1984: La maggior parte dei 26.000 operai della Misr Fine Spinning and Weaving Company di Kafr al-Dawwar occupa la fabbrica per la democratizzazione del sindacato (gestito dallo Stato). Massiccia solidarietà locale e “rivolta” di tre giorni. La polizia antisommossa fa irruzione nella fabbrica: tre morti, 220 arresti.

1986: Sciopero di Mahalla al Kubra: 25.000 lavoratori in sciopero. Gli operai hanno condotto manifestazioni di massa in tutta la città. Centinaia di persone sono state arrestate.

1986: Sciopero delle ferrovie: grande vertenza nazionale che paralizza l’intera rete per tre giorni, a cui partecipano 10.000 lavoratori. Centinaia di persone furono arrestate per aver condotto uno sciopero illegale.

1986: Tutti i 17.000 operai della fabbrica tessile Esco di Shubra al-Khayma (a nord del Cairo), di cui un terzo donne, partecipano alla lotta salariale. La polizia antisommossa fa irruzione nella fabbrica, ma la maggior parte delle richieste viene soddisfatta.

1989: 27.000 operai dell’acciaieria di Helwan occupano l’impianto per due settimane per questioni salariali e di democratizzazione sindacale. I dirigenti sono presi in ostaggio.
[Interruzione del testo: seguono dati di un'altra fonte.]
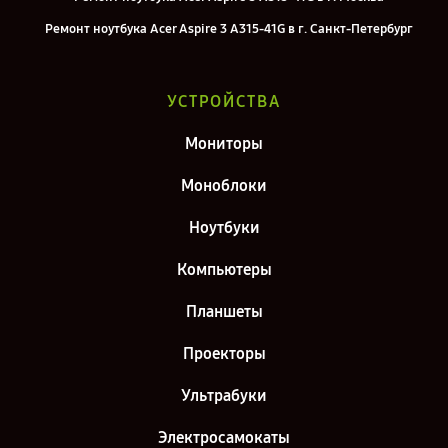
Ремонт ноутбука Acer Aspire 3 A315-41G в г. Санкт-Петербург
УСТРОЙСТВА
Мониторы
Моноблоки
Ноутбуки
Компьютеры
Планшеты
Проекторы
Ультрабуки
Электросамокаты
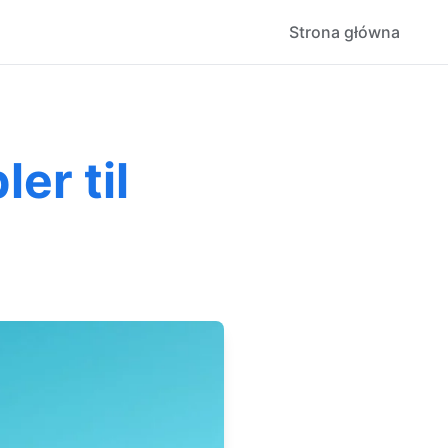
Strona główna
er til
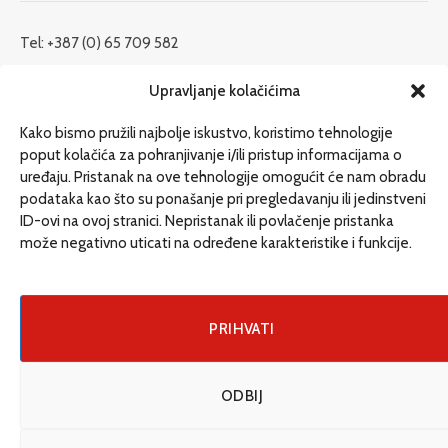
Tel: +387 (0) 65 709 582
redakcija@etrafika.net
Upravljanje kolačićima
www.etrafika.net
Kako bismo pružili najbolje iskustvo, koristimo tehnologije
poput kolačića za pohranjivanje i/ili pristup informacijama o
uređaju. Pristanak na ove tehnologije omogućit će nam obradu
Dosije
podataka kao što su ponašanje pri pregledavanju ili jedinstveni
Drugi pišu
ID-ovi na ovoj stranici. Nepristanak ili povlačenje pristanka
može negativno uticati na određene karakteristike i funkcije.
Društvo
Magazin
Može i drugačije
PRIHVATI
ENG
ODBIJ
© 2026 eTrafika. Design & Development by
Fixit d.o.o
.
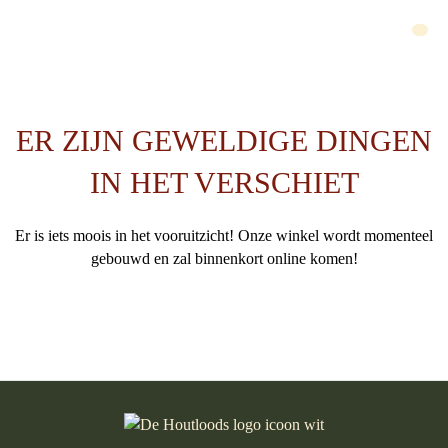
M
e
n
u
ER ZIJN GEWELDIGE DINGEN
IN HET VERSCHIET
Er is iets moois in het vooruitzicht! Onze winkel wordt momenteel
gebouwd en zal binnenkort online komen!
La polizia antisommossa fa irruzione nell’impianto: un morto, 700 arresti.

1994: 25.000 operai scioperano e occupano la fabbrica di Kafr al-Dawwar. Manifestazioni di massa in città circondano la fabbrica. Quattro morti, centinaia di arresti.

1998: 5.000 lavoratori dell’azienda vinicola e di lavorazione della frutta Gianaclis (nel Delta) scioperano e occupano gli stabilimenti in opposizione alla privatizzazione. Il proprietario viene preso in ostaggio e liberato solo dopo un massiccio intervento della polizia. Centinaia di arrestati.

1998: 15.000 operai del settore tessile della seta a Helwan occupano la fabbrica e conducono grandi manifestazioni. Il governo chiuse la fabbrica per 30 giorni. (Ringrazio Phil Marfleet per queste informazioni).